The Grande Colonial was the hotel of choice for Hollywood notables. It was, and still is the center of elegance and dining and continues to be the residence of choice for celebrities.
Within walking distance of the Grande Colonial are world class shopping, dining and entertainment. A short drive will take you to an abundance of excellent golf courses and of course the La Jolla Playhouse is still open for business.
The Grande Colonial is a complex of four buildings surrounding a heated pool. In all, there are a combined total of 93 guest rooms and suites. Today, its 5-story signature Main Building has 61 rooms and suites. When it opened in 1928 rooms went for $3.00 to $6.00 per night and included golf privileges at the La Jolla Country Club.
Guests opting for extended stays and wanting a measure of extra space, privacy and kitchen facilities can stay at any one of three boutique hotels adjacent to the main building. Two of these buildings, the Colonial Hotel and Apartments and the Little Hotel-by-the-Sea, are the last of the area’s original small inns and have been designated by the Village of La Jolla as historic sites.
Accommodations in the original 2-story, 10-suite Colonial Hotel and Apartments building went for $1.00 per night when it opened in 1913. It was designed in the popular Prairie Style of the time. The advertising boasted that rooms had private baths, steam heat, electric lights and other modern conveniences.

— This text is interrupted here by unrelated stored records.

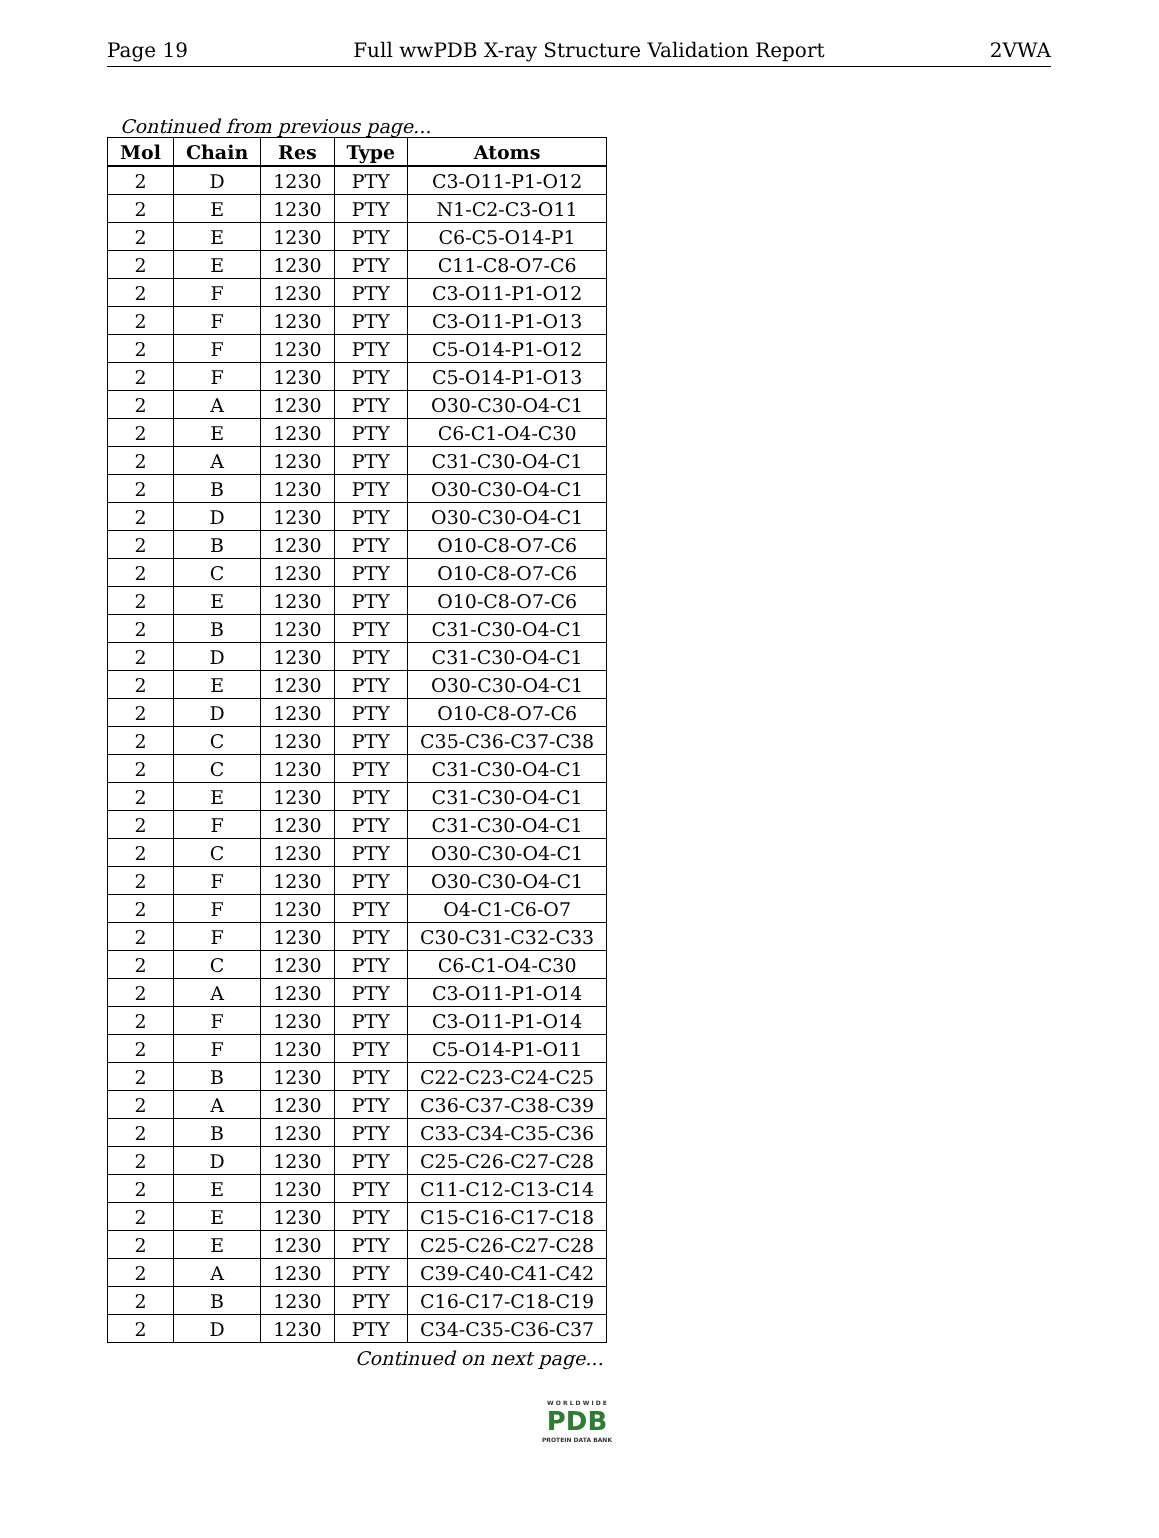Page 19 Full wwPDB X-ray Structure Validation Report 2VWA
Continued from previous page...
| Mol | Chain | Res | Type | Atoms |
| --- | --- | --- | --- | --- |
| 2 | D | 1230 | PTY | C3-O11-P1-O12 |
| 2 | E | 1230 | PTY | N1-C2-C3-O11 |
| 2 | E | 1230 | PTY | C6-C5-O14-P1 |
| 2 | E | 1230 | PTY | C11-C8-O7-C6 |
| 2 | F | 1230 | PTY | C3-O11-P1-O12 |
| 2 | F | 1230 | PTY | C3-O11-P1-O13 |
| 2 | F | 1230 | PTY | C5-O14-P1-O12 |
| 2 | F | 1230 | PTY | C5-O14-P1-O13 |
| 2 | A | 1230 | PTY | O30-C30-O4-C1 |
| 2 | E | 1230 | PTY | C6-C1-O4-C30 |
| 2 | A | 1230 | PTY | C31-C30-O4-C1 |
| 2 | B | 1230 | PTY | O30-C30-O4-C1 |
| 2 | D | 1230 | PTY | O30-C30-O4-C1 |
| 2 | B | 1230 | PTY | O10-C8-O7-C6 |
| 2 | C | 1230 | PTY | O10-C8-O7-C6 |
| 2 | E | 1230 | PTY | O10-C8-O7-C6 |
| 2 | B | 1230 | PTY | C31-C30-O4-C1 |
| 2 | D | 1230 | PTY | C31-C30-O4-C1 |
| 2 | E | 1230 | PTY | O30-C30-O4-C1 |
| 2 | D | 1230 | PTY | O10-C8-O7-C6 |
| 2 | C | 1230 | PTY | C35-C36-C37-C38 |
| 2 | C | 1230 | PTY | C31-C30-O4-C1 |
| 2 | E | 1230 | PTY | C31-C30-O4-C1 |
| 2 | F | 1230 | PTY | C31-C30-O4-C1 |
| 2 | C | 1230 | PTY | O30-C30-O4-C1 |
| 2 | F | 1230 | PTY | O30-C30-O4-C1 |
| 2 | F | 1230 | PTY | O4-C1-C6-O7 |
| 2 | F | 1230 | PTY | C30-C31-C32-C33 |
| 2 | C | 1230 | PTY | C6-C1-O4-C30 |
| 2 | A | 1230 | PTY | C3-O11-P1-O14 |
| 2 | F | 1230 | PTY | C3-O11-P1-O14 |
| 2 | F | 1230 | PTY | C5-O14-P1-O11 |
| 2 | B | 1230 | PTY | C22-C23-C24-C25 |
| 2 | A | 1230 | PTY | C36-C37-C38-C39 |
| 2 | B | 1230 | PTY | C33-C34-C35-C36 |
| 2 | D | 1230 | PTY | C25-C26-C27-C28 |
| 2 | E | 1230 | PTY | C11-C12-C13-C14 |
| 2 | E | 1230 | PTY | C15-C16-C17-C18 |
| 2 | E | 1230 | PTY | C25-C26-C27-C28 |
| 2 | A | 1230 | PTY | C39-C40-C41-C42 |
| 2 | B | 1230 | PTY | C16-C17-C18-C19 |
| 2 | D | 1230 | PTY | C34-C35-C36-C37 |
Continued on next page...
W O R L D W I D E
PDB
PROTEIN DATA BANK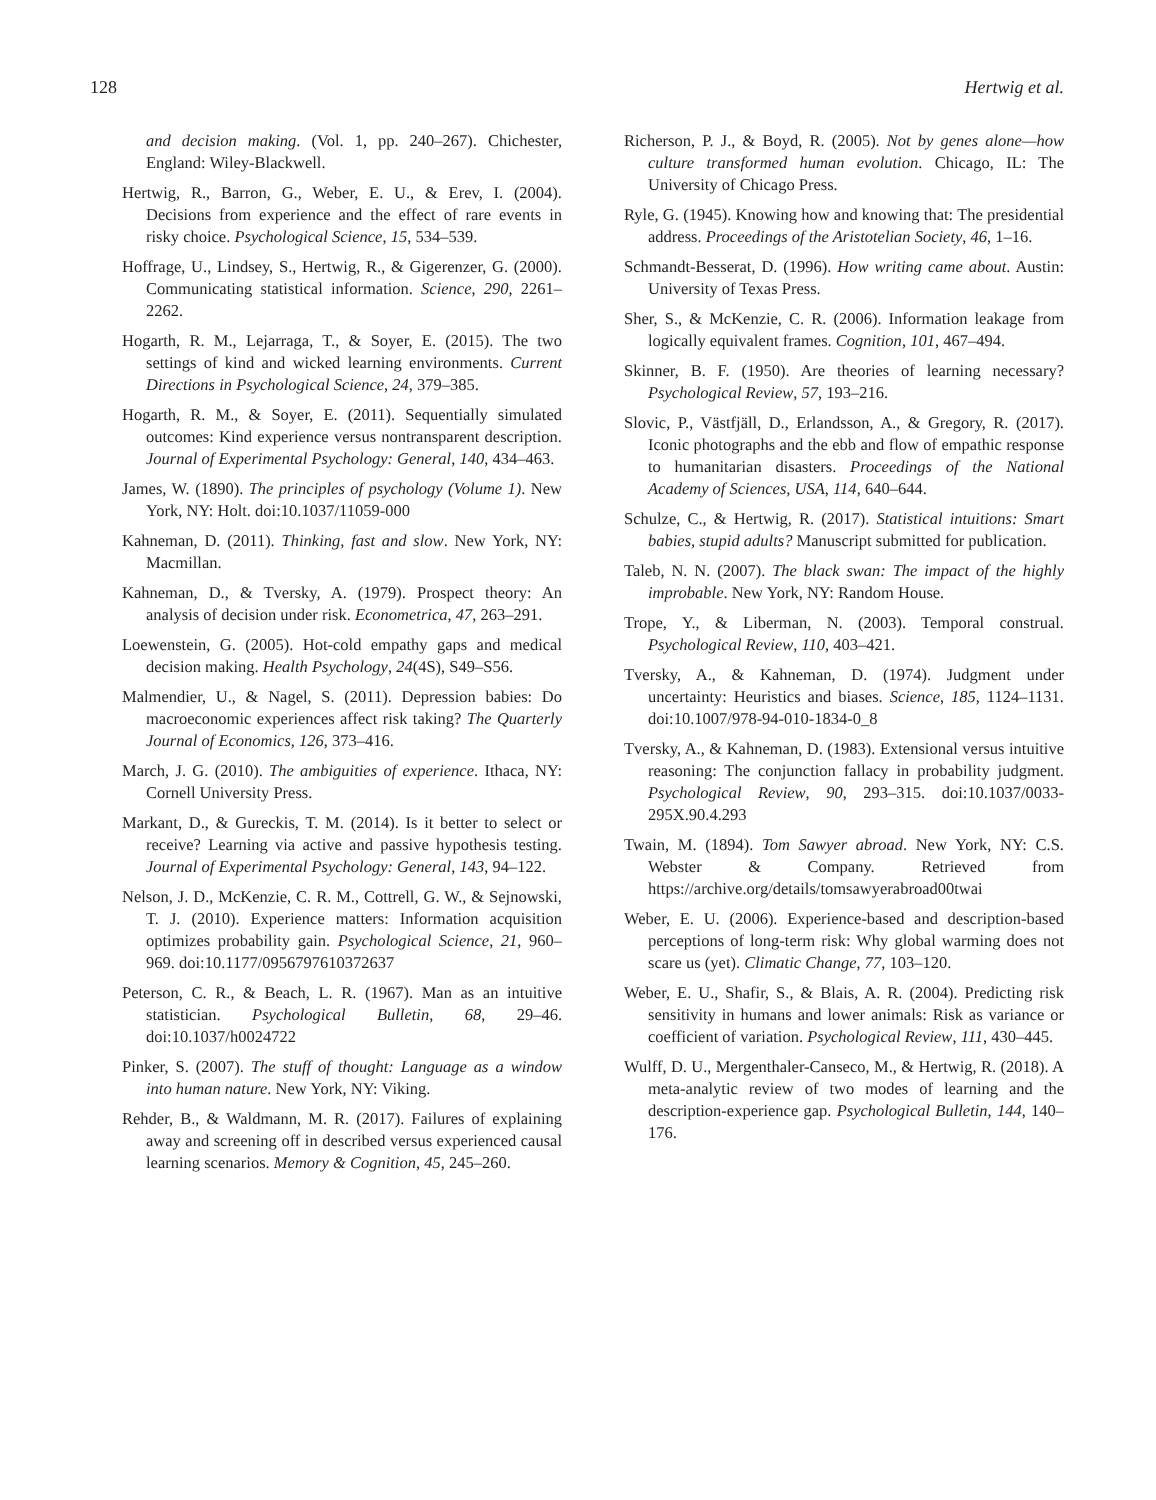128 Hertwig et al.
and decision making. (Vol. 1, pp. 240–267). Chichester, England: Wiley-Blackwell.
Hertwig, R., Barron, G., Weber, E. U., & Erev, I. (2004). Decisions from experience and the effect of rare events in risky choice. Psychological Science, 15, 534–539.
Hoffrage, U., Lindsey, S., Hertwig, R., & Gigerenzer, G. (2000). Communicating statistical information. Science, 290, 2261–2262.
Hogarth, R. M., Lejarraga, T., & Soyer, E. (2015). The two settings of kind and wicked learning environments. Current Directions in Psychological Science, 24, 379–385.
Hogarth, R. M., & Soyer, E. (2011). Sequentially simulated outcomes: Kind experience versus nontransparent description. Journal of Experimental Psychology: General, 140, 434–463.
James, W. (1890). The principles of psychology (Volume 1). New York, NY: Holt. doi:10.1037/11059-000
Kahneman, D. (2011). Thinking, fast and slow. New York, NY: Macmillan.
Kahneman, D., & Tversky, A. (1979). Prospect theory: An analysis of decision under risk. Econometrica, 47, 263–291.
Loewenstein, G. (2005). Hot-cold empathy gaps and medical decision making. Health Psychology, 24(4S), S49–S56.
Malmendier, U., & Nagel, S. (2011). Depression babies: Do macroeconomic experiences affect risk taking? The Quarterly Journal of Economics, 126, 373–416.
March, J. G. (2010). The ambiguities of experience. Ithaca, NY: Cornell University Press.
Markant, D., & Gureckis, T. M. (2014). Is it better to select or receive? Learning via active and passive hypothesis testing. Journal of Experimental Psychology: General, 143, 94–122.
Nelson, J. D., McKenzie, C. R. M., Cottrell, G. W., & Sejnowski, T. J. (2010). Experience matters: Information acquisition optimizes probability gain. Psychological Science, 21, 960–969. doi:10.1177/0956797610372637
Peterson, C. R., & Beach, L. R. (1967). Man as an intuitive statistician. Psychological Bulletin, 68, 29–46. doi:10.1037/h0024722
Pinker, S. (2007). The stuff of thought: Language as a window into human nature. New York, NY: Viking.
Rehder, B., & Waldmann, M. R. (2017). Failures of explaining away and screening off in described versus experienced causal learning scenarios. Memory & Cognition, 45, 245–260.
Richerson, P. J., & Boyd, R. (2005). Not by genes alone—how culture transformed human evolution. Chicago, IL: The University of Chicago Press.
Ryle, G. (1945). Knowing how and knowing that: The presidential address. Proceedings of the Aristotelian Society, 46, 1–16.
Schmandt-Besserat, D. (1996). How writing came about. Austin: University of Texas Press.
Sher, S., & McKenzie, C. R. (2006). Information leakage from logically equivalent frames. Cognition, 101, 467–494.
Skinner, B. F. (1950). Are theories of learning necessary? Psychological Review, 57, 193–216.
Slovic, P., Västfjäll, D., Erlandsson, A., & Gregory, R. (2017). Iconic photographs and the ebb and flow of empathic response to humanitarian disasters. Proceedings of the National Academy of Sciences, USA, 114, 640–644.
Schulze, C., & Hertwig, R. (2017). Statistical intuitions: Smart babies, stupid adults? Manuscript submitted for publication.
Taleb, N. N. (2007). The black swan: The impact of the highly improbable. New York, NY: Random House.
Trope, Y., & Liberman, N. (2003). Temporal construal. Psychological Review, 110, 403–421.
Tversky, A., & Kahneman, D. (1974). Judgment under uncertainty: Heuristics and biases. Science, 185, 1124–1131. doi:10.1007/978-94-010-1834-0_8
Tversky, A., & Kahneman, D. (1983). Extensional versus intuitive reasoning: The conjunction fallacy in probability judgment. Psychological Review, 90, 293–315. doi:10.1037/0033-295X.90.4.293
Twain, M. (1894). Tom Sawyer abroad. New York, NY: C.S. Webster & Company. Retrieved from https://archive.org/details/tomsawyerabroad00twai
Weber, E. U. (2006). Experience-based and description-based perceptions of long-term risk: Why global warming does not scare us (yet). Climatic Change, 77, 103–120.
Weber, E. U., Shafir, S., & Blais, A. R. (2004). Predicting risk sensitivity in humans and lower animals: Risk as variance or coefficient of variation. Psychological Review, 111, 430–445.
Wulff, D. U., Mergenthaler-Canseco, M., & Hertwig, R. (2018). A meta-analytic review of two modes of learning and the description-experience gap. Psychological Bulletin, 144, 140–176.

The Little Hotel by-the-Sea, the building closest to the ocean and built in what I would call “California beach-style apartment design,” has eight extended-stay suites. The original self-service Otis elevator with its accordion or scissor gate is still in operation “whisking” guests to their suites on the second floor and the rooftop patio.
The last building in what the hotel refers to as its Grande Hotel Family, is the Garden Terraces. The Spanish-style design building has clay roof tiles and a stucco exterior. Ten extended-stay suites are spread out on over two floors.
The Grande Colonial Family has been referred to by many as one of the most elegant boutique hotels in California. We can certainly agree with that. found everything to be as advertised.
It was a delight being a guest here and we definitely plan on a return visit.